Three stages encapsulate the violent act in the workplace: before the incident, during the incident, and after the incident. In order to address workplace violence, then, it is necessary to devise and implement policies and measures that attempt to reduce its occurrence as well as deal with its aftermath.
A large portion of this pamphlet is afforded to taking preventive steps in combating workplace violence because it is far better and far easier to intercede before an incident occurs. There are six distinct proactive measures that an organization can apply in addressing workplace violence.
- Establish a Crisis Management Team
The purpose of the CMT is to devise, implement, and oversee a violence prevention program that touches on virtually every level of its organization. The members that typically comprise the CMT are: Executive officer representative, human resources manager, security personnel, legal advisor, psychologist/Employment Assistance Professionals (EAP), and a public relations consultant.
- Pre-Employment Screening
A pre-employment screening program typically consists of two stages: behavior-based interviewing and background, criminal, and reference checks. Any information that is used from the background, criminal and reference checks must be evaluated concerning job relevance. Otherwise, it is illegal for an employer to deny an applicant employment based on information obtained from background information that is not relevant to the prospective job.
A policy should consist of rules and procedures about workplace violence that are available to all employees in written form.
- Security Measures
These measures typically address external threats of violence and are focused on the physical structure of the building(s) where an organization resides (s). Several examples are sign-in sheet for guests, improving quantity and quality of lighting, bulletproof glass, security guards, locks or security codes on main entrances or all entrances, and in an electronic security system.
- Threat Assessment
When threats of violence are internal, its necessary to have a system that is able to recognize and respond to those threats.

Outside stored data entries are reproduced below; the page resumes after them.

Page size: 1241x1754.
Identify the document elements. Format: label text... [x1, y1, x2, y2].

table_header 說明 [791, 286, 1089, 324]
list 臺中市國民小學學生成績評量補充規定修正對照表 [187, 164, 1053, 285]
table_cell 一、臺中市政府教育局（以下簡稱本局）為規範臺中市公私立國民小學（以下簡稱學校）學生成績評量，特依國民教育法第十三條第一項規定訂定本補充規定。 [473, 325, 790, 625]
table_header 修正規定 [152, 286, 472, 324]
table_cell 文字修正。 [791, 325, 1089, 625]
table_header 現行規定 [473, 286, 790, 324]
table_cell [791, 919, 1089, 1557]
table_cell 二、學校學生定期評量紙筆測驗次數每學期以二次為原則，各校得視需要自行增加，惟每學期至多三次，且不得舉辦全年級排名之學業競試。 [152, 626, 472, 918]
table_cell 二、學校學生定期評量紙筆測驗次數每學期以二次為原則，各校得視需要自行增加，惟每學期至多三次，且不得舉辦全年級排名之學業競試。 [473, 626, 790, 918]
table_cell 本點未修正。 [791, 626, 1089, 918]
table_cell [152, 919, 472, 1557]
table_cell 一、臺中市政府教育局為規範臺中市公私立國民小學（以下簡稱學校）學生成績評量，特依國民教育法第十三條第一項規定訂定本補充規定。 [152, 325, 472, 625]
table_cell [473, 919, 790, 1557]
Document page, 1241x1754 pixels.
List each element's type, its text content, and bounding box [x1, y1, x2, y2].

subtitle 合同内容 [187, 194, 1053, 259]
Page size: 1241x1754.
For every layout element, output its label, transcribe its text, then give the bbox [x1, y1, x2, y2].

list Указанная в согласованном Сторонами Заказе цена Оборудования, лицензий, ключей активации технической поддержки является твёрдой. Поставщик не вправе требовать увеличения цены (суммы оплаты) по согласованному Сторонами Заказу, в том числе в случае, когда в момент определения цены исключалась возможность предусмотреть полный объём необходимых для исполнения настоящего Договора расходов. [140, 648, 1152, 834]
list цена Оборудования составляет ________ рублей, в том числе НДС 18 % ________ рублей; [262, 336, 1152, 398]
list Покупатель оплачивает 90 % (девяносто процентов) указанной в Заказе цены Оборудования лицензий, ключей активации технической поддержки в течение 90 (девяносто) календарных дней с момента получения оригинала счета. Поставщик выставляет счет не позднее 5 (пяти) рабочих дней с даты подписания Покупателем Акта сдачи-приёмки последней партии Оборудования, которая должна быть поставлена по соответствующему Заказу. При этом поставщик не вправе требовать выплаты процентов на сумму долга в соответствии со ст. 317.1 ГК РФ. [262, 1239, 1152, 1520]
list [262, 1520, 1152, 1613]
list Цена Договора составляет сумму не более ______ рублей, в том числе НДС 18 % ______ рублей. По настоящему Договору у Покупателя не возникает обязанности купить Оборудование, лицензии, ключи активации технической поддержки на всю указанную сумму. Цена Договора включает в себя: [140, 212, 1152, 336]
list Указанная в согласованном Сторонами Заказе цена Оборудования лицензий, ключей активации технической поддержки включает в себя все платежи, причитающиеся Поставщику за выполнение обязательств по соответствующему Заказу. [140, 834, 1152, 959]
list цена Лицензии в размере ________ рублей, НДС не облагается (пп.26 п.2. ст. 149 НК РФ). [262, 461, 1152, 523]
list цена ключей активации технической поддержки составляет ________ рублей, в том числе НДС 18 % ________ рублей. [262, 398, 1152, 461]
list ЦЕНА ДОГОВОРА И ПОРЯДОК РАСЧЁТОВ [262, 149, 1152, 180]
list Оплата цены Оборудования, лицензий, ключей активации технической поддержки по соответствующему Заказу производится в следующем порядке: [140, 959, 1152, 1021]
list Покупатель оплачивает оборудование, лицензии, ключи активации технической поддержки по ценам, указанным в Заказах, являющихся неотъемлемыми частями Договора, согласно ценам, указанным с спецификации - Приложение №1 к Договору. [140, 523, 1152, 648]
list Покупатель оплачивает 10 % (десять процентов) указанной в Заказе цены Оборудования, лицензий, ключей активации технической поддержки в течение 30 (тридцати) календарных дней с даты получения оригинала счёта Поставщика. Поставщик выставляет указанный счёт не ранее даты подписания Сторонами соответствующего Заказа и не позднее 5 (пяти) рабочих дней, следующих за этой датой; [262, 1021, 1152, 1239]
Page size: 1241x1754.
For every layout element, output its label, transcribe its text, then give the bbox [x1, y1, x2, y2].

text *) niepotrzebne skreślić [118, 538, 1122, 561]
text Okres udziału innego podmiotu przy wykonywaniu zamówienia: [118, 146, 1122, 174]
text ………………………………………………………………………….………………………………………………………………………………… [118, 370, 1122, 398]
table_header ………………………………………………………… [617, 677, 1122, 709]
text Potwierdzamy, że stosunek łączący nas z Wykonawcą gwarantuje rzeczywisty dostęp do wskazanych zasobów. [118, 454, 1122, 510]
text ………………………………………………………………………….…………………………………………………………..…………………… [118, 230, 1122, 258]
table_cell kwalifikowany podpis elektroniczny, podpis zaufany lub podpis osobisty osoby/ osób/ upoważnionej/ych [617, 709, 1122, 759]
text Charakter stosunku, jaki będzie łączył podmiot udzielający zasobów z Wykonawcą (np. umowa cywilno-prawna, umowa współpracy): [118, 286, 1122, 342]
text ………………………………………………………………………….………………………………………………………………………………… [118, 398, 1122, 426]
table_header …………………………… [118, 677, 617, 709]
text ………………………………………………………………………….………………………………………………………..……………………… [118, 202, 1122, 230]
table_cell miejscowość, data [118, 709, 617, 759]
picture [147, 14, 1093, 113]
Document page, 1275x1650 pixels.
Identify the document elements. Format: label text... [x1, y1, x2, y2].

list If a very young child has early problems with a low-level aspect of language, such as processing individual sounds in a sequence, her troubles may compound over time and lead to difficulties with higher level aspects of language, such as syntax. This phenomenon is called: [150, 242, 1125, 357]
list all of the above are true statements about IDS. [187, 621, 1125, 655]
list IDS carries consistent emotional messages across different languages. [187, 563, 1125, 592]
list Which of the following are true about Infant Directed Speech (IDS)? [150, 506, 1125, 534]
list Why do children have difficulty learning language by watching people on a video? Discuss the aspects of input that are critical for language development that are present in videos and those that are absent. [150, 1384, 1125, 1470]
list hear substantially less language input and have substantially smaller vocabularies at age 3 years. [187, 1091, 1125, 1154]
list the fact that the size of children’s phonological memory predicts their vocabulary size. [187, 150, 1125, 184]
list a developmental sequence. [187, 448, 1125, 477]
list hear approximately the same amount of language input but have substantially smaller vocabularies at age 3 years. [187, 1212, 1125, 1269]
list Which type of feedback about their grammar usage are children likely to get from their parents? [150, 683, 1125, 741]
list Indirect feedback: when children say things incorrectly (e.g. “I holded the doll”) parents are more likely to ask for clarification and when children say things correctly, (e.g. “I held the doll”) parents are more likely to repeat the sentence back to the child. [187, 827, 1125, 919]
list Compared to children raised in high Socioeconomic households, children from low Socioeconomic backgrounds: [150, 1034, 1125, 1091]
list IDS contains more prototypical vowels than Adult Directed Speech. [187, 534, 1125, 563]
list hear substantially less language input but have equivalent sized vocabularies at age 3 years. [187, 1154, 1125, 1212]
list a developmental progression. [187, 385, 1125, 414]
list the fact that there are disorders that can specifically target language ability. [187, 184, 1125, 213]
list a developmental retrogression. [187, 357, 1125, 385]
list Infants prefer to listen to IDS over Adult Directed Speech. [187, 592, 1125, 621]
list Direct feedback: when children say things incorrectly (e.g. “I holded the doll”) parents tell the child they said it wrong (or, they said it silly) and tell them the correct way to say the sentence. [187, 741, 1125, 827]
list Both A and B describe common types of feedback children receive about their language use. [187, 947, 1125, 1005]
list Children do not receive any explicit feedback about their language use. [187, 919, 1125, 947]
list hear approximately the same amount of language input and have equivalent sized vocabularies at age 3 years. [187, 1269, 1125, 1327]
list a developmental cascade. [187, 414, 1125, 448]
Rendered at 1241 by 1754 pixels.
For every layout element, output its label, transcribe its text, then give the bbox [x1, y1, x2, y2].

Recognizing Threats of Potential Violence:
Among many acts of workplace violence, there have been warning signs that are indicative of an impending violent episode. Some of the red flags for potential violence are: externalizes blame for personal mistakes and difficulties, uses physical/verbal intimidation and/or threats, drug and/or alcohol abuse often accompanied by excessive absenteeism, entitlement mentality, socially isolated, romantic obsession/stalking of a former or current worker, fascination with previous incidents of workplace violence, verbal expression or paranoid/suspicious thought, brandishing a weapo0n, or weapons,, at the workplace, and religious or political belief concerning ideologies often of a generally perceived extremist nature.
Handling Threats of Potential Violence
An easily accessible, highly centralized system for handling reports of threats and/or harassment is necessary to address violence in its early stages. Some effective means in which organizations may receive reports of threats and/or harassment are: a 24-hour hotline or the receipt of reports by security, human resources, or supervisors.
When threats and/or harassment occur, it is critical that organizations promptly and thoroughly investigate the situation. A protocol outline the steps an organization may take if the threatening and/or harassing behavior persists:
- A verbal warning delivered by the supervisor.
- A written reprimand, which reiterates the dissatisfaction expressed by the verbal warning.
- Termination. The employer should give the employee specific reasons for his or her dismissal while remaining factual and objective. Employees should be treated whit respect, dignity, and given ample prior notice when being terminated.
It is important that an organization document all three disciplinary stages. Also, it is imperative that an organization attempt to evaluate an employee’s social, emotional, and financial situation before termination, on the basis of the warning signs given earlier, in order to be prepared for any retaliation by the soon-to-be former employee.
Fostering a Supportive Work Environment
This involves the strengthening of interpersonal communication between management and employees, as well as between departments. Several ways in which an organization may do this is: encourage and open-door policy among co-workers, a suggestion box to solicit employee input and recognize and reward employees for their accomplishments and contributions.